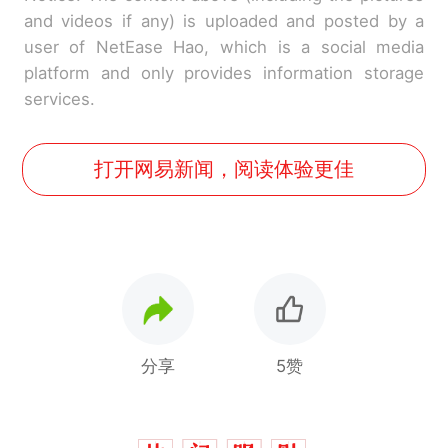
and videos if any) is uploaded and posted by a
user of NetEase Hao, which is a social media
platform and only provides information storage
services.
打开网易新闻，阅读体验更佳
分享
5赞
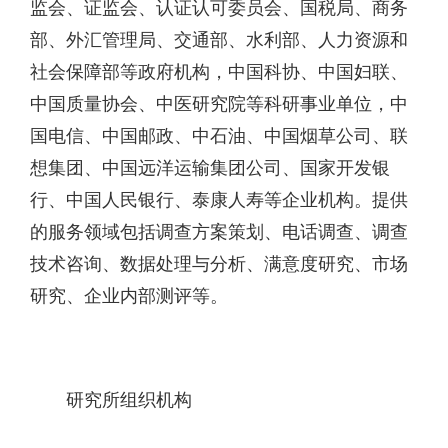
监会、证监会、认证认可委员会、国税局、商务
部、外汇管理局、交通部、水利部、人力资源和
社会保障部等政府机构，中国科协、中国妇联、
中国质量协会、中医研究院等科研事业单位，中
国电信、中国邮政、中石油、中国烟草公司、联
想集团、中国远洋运输集团公司、国家开发银
行、中国人民银行、泰康人寿等企业机构。提供
的服务领域包括调查方案策划、电话调查、调查
技术咨询、数据处理与分析、满意度研究、市场
研究、企业内部测评等。
研究所组织机构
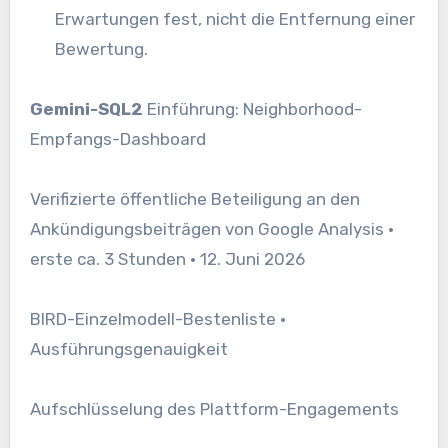
Erwartungen fest, nicht die Entfernung einer
Bewertung.
Gemini-SQL2
Einführung: Neighborhood-
Empfangs-Dashboard
Verifizierte öffentliche Beteiligung an den
Ankündigungsbeiträgen von Google Analysis •
erste ca. 3 Stunden • 12. Juni 2026
BIRD-Einzelmodell-Bestenliste •
Ausführungsgenauigkeit
Aufschlüsselung des Plattform-Engagements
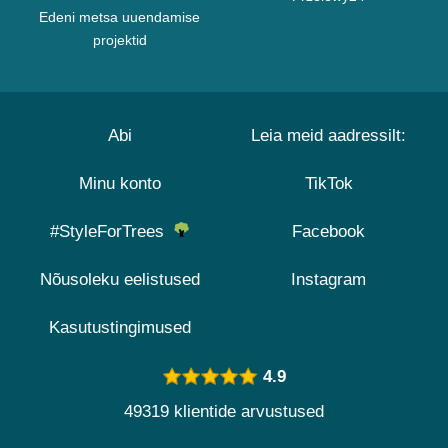
Edeni metsa uuendamise
projektid
Abi
Leia meid aadressilt:
Minu konto
TikTok
#StyleForTrees
Facebook
Nõusoleku eelistused
Instagram
Kasutustingimused
4.9
49319 klientide arvustused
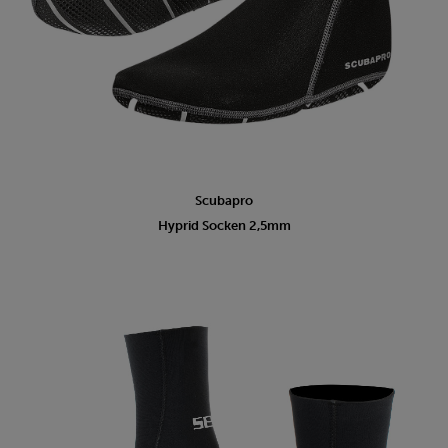
Scubapro
Hyprid Socken 2,5mm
-------------------------
* WHAT THIS TASK INVOLVES
Can you quote the records word for word, from the line with "Erwartungen fest, nicht die Entfernung einer" to the line with "Aufschlüsselung des Plattform-Engagements"?

* ANSWER
Erwartungen fest, nicht die Entfernung einer
Bewertung.
Gemini-SQL2
Einführung: Neighborhood-
Empfangs-Dashboard
Verifizierte öffentliche Beteiligung an den
Ankündigungsbeiträgen von Google Analysis •
erste ca. 3 Stunden • 12. Juni 2026
BIRD-Einzelmodell-Bestenliste •
Ausführungsgenauigkeit
Aufschlüsselung des Plattform-Engagements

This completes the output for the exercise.